The long-running Whitehall farce, Appointing the Chief Pharmacist, drew down its final curtain this week with the confirmation of Dr Jim Smith as chief pharmaceutical officer for England (see p844). Dr Smith will take up the reins in January, some 21 months after Mr Bryan Hartley hung up his spurs and went off to a well-deserved retirement.
The process of appointing Dr Smith has been long and tortuous. He was widely rumoured to have been offered the job early last year only to decline it because the Department of Health could not agree on a remuneration package which adequately reflected the real costs of moving from the North East to London. Now, apparently, suitable terms have been agreed.

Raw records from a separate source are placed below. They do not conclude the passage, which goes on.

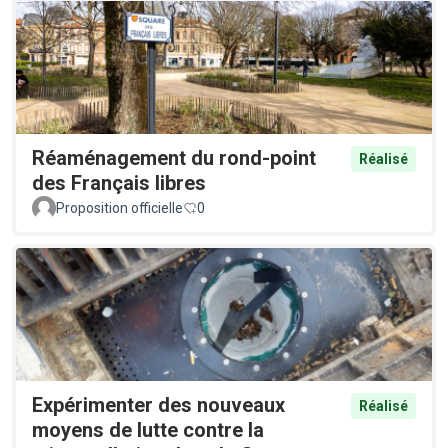
Réaménagement du rond-point
Réalisé
des Français libres
Proposition officielle
0
Expérimenter des nouveaux
Réalisé
moyens de lutte contre la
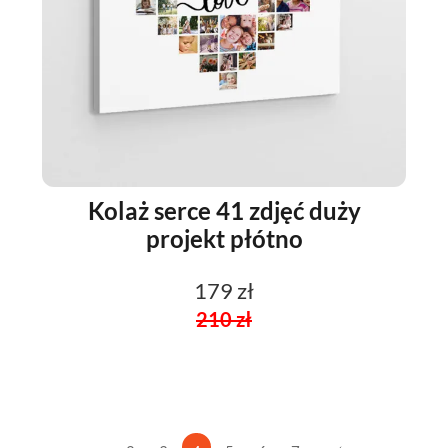
Kolaż serce 41 zdjęć duży
projekt płótno
179 zł
210 zł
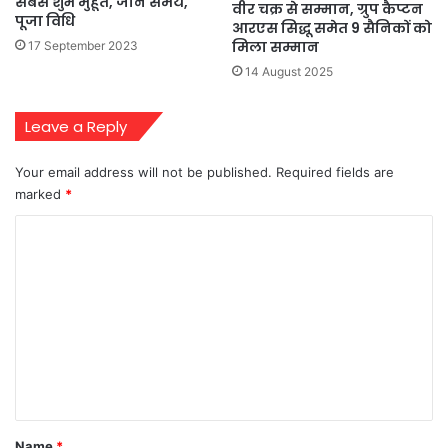
सबसे शुभ मुहूर्त, जानें समय,
वीर चक्र से सम्मान, ग्रुप कैप्टन
पूजा विधि
आरएस सिद्धू समेत 9 सैनिकों को
मिला सम्मान
17 September 2023
14 August 2025
Leave a Reply
Your email address will not be published.
Required fields are
marked
*
C
o
m
m
e
n
t
*
Name
*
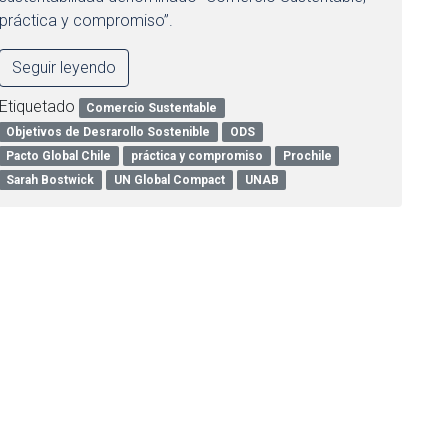
práctica y compromiso”.
Seguir leyendo
Etiquetado
Comercio Sustentable
Objetivos de Desrarollo Sostenible
ODS
Pacto Global Chile
práctica y compromiso
Prochile
Sarah Bostwick
UN Global Compact
UNAB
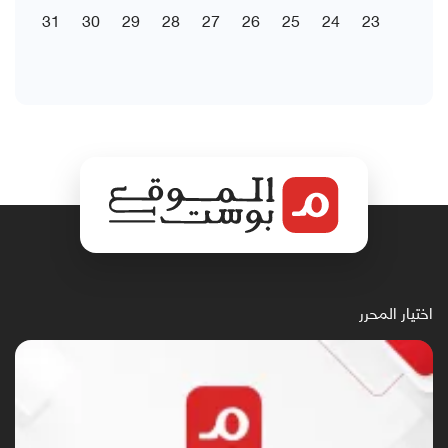
31
30
29
28
27
26
25
24
23
اختيار المحرر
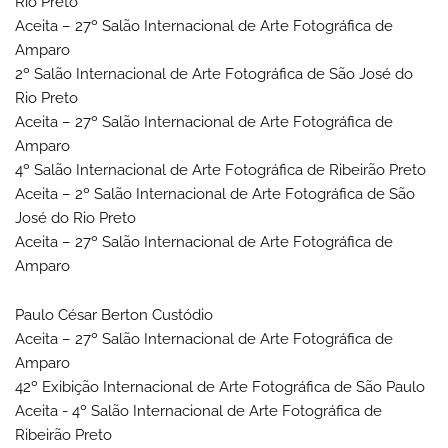
Rio Preto
Aceita – 27º Salão Internacional de Arte Fotográfica de
Amparo
2º Salão Internacional de Arte Fotográfica de São José do
Rio Preto
Aceita – 27º Salão Internacional de Arte Fotográfica de
Amparo
4º Salão Internacional de Arte Fotográfica de Ribeirão Preto
Aceita – 2º Salão Internacional de Arte Fotográfica de São
José do Rio Preto
Aceita – 27º Salão Internacional de Arte Fotográfica de
Amparo
Paulo César Berton Custódio
Aceita – 27º Salão Internacional de Arte Fotográfica de
Amparo
42º Exibição Internacional de Arte Fotográfica de São Paulo
Aceita - 4º Salão Internacional de Arte Fotográfica de
Ribeirão Preto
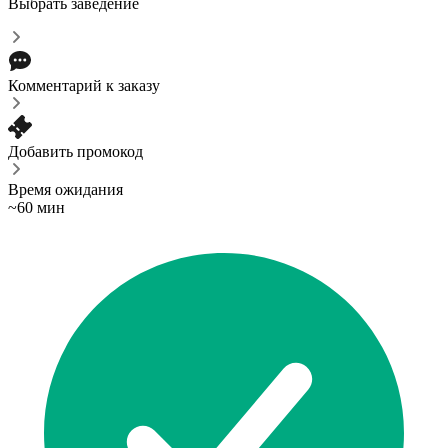
Выбрать заведение
Комментарий к заказу
Добавить промокод
Время ожидания
~60 мин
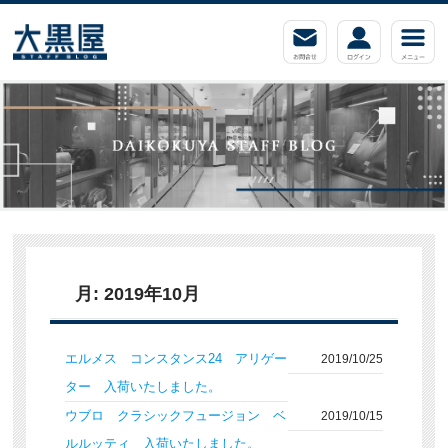
月:
2019年10月
エルメス コンスタンス24 アリゲー
2019/10/25
ター 入荷いたしました。
ウブロ クラシックフュージョン ベ
2019/10/15
ルルッティ 入荷いたしました。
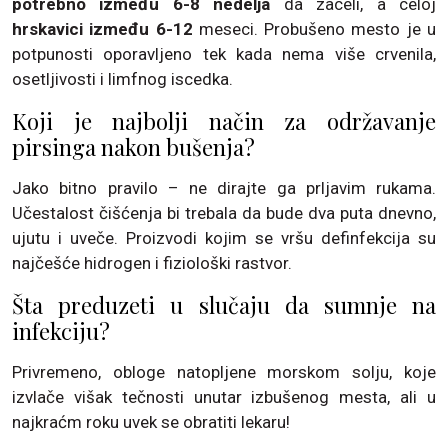
potrebno između 6-8 nedelja
da zaceli, a celoj
hrskavici između 6-12
meseci. Probušeno mesto je u
potpunosti oporavljeno tek kada nema više crvenila,
osetljivosti i limfnog iscedka.
Koji je najbolji način za održavanje
pirsinga nakon bušenja?
Jako bitno pravilo – ne dirajte ga prljavim rukama.
Učestalost čišćenja bi trebala da bude dva puta dnevno,
ujutu i uveče. Proizvodi kojim se vršu definfekcija su
najčešće hidrogen i fiziološki rastvor.
Šta preduzeti u slučaju da sumnje na
infekciju?
Privremeno, obloge natopljene morskom solju, koje
izvlače višak tečnosti unutar izbušenog mesta, ali u
najkraćm roku uvek se obratiti lekaru!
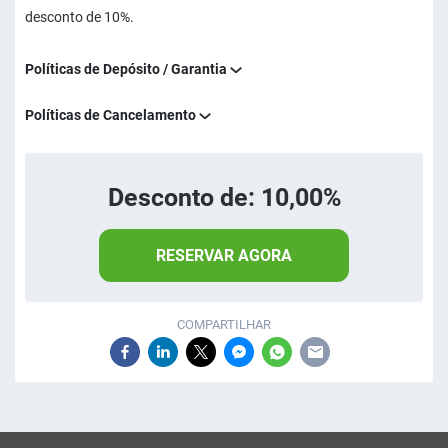
desconto de 10%.
Políticas de Depósito / Garantia
Políticas de Cancelamento
Desconto de: 10,00%
RESERVAR AGORA
COMPARTILHAR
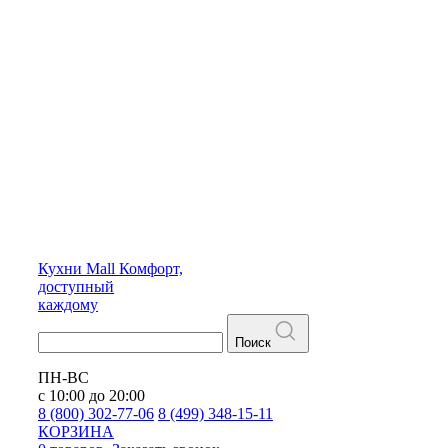
Кухни
Mall
Комфорт,
доступный
каждому
Поиск
ПН-ВС
с 10:00 до 20:00
8 (800) 302-77-06
8 (499) 348-15-11
КОРЗИНА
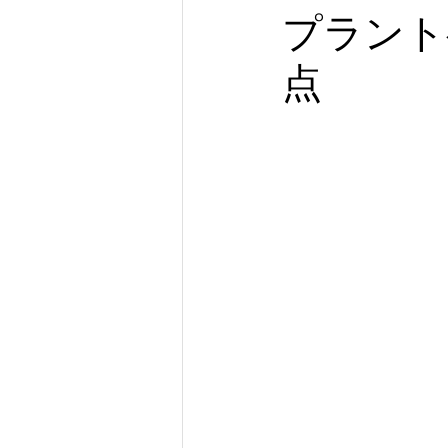
プラント
点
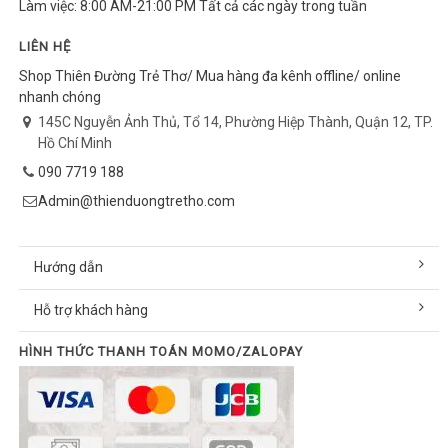
Làm việc: 8:00 AM-21:00 PM Tất cả các ngày trong tuần
LIÊN HỆ
Shop Thiên Đường Trẻ Thơ/ Mua hàng đa kênh offline/ online
nhanh chóng
145C Nguyễn Ảnh Thủ, Tổ 14, Phường Hiệp Thành, Quận 12, TP.
Hồ Chí Minh
090 7719 188
Admin@thienduongtretho.com
Hướng dẫn
Hỗ trợ khách hàng
HÌNH THỨC THANH TOÁN MOMO/ZALOPAY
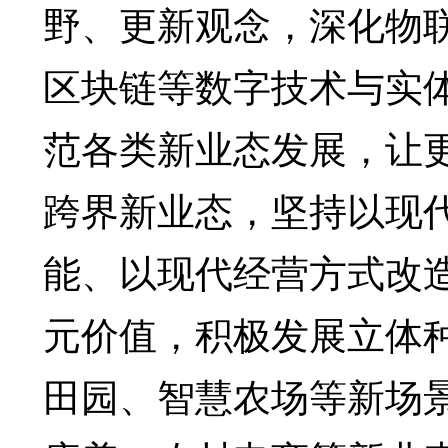
野、更新观念，深化物
区块链等数字技术与实
范各类新业态发展，让
跨界新业态，坚持以现
能、以现代经营方式改
元价值，积极发展立体
田园、智慧农场等新场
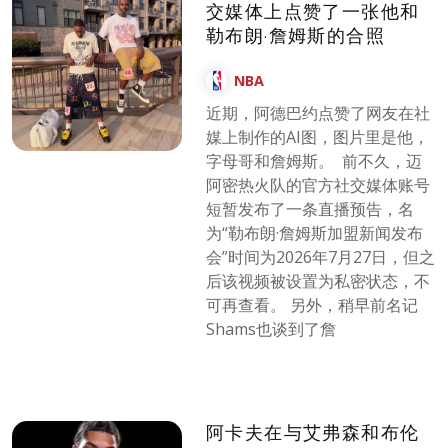
交媒体上点赞了一张他和
勒布朗·詹姆斯的合照
NBA
近期，阿德巴约点赞了网友在社
媒上制作的AI图，图片里是他，
字母哥和詹姆斯。 ​​​ 前不久，迈
阿密热火队的官方社交媒体账号
短暂发布了一条直播预告，名
为“勒布朗·詹姆斯加盟新闻发布
会”时间为2026年7月27日，但之
后该视频被设置为私密状态，不
可再查看。 另外，稍早前名记
Shams也谈到了詹
阿卡夫在与艾弗森和布伦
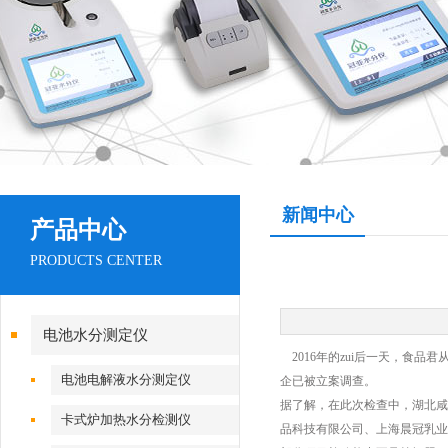
新闻中心
产品中心
PRODUCTS CENTER
电池水分测定仪
2016年的zui后一天，食
电池电解液水分测定仪
企已被立案调查。
据了解，在此次检查中，湖北咸
卡式炉加热水分检测仪
品科技有限公司、上海晨冠乳业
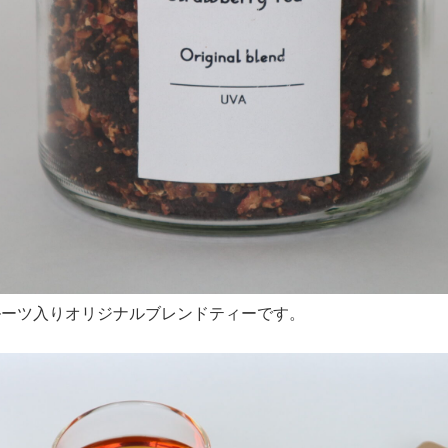
ルーツ入りオリジナルブレンドティーです。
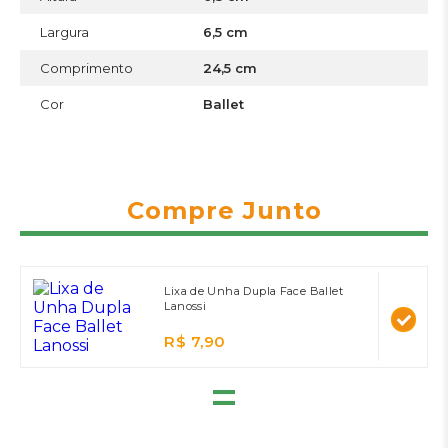
Largura
6,5 cm
Comprimento
24,5 cm
Cor
Ballet
Compre Junto
Lixa de Unha Dupla Face Ballet
Lanossi
R$ 7,90
=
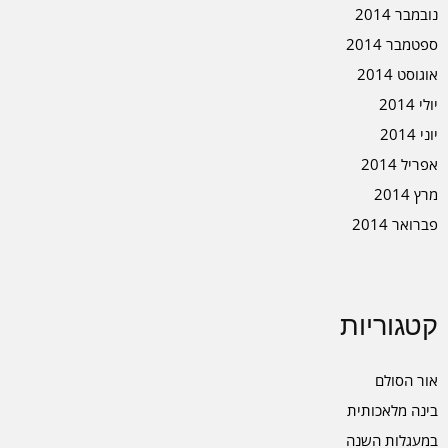
נובמבר 2014
ספטמבר 2014
אוגוסט 2014
יולי 2014
יוני 2014
אפריל 2014
מרץ 2014
פברואר 2014
קטגוריות
אור הסולם
בינה מלאכותית
במעגלות השנה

If only the Departmental money spent on running a second round of recruitment interviews had been used to pay Dr Smith in the first place, he could have been in post for the launch of the pharmacy plan for England in September. (Here we must pay tribute to the work of the acting chief pharmacist, Mrs Jeannette Howe, under whom the plan has come to print, if not yet to fruition.)
Dr Smith will start the new year with a bulging in-tray. Top of his list of things to do are paving the way for pharmacist prescribing - legislation for which was included in the Queen's speech at the State Opening of Parliament this week (see p845) - and a review of skill mix within pharmacies. Dr Smith has a lot to be getting on with. What a pity he was not able to start on it much sooner.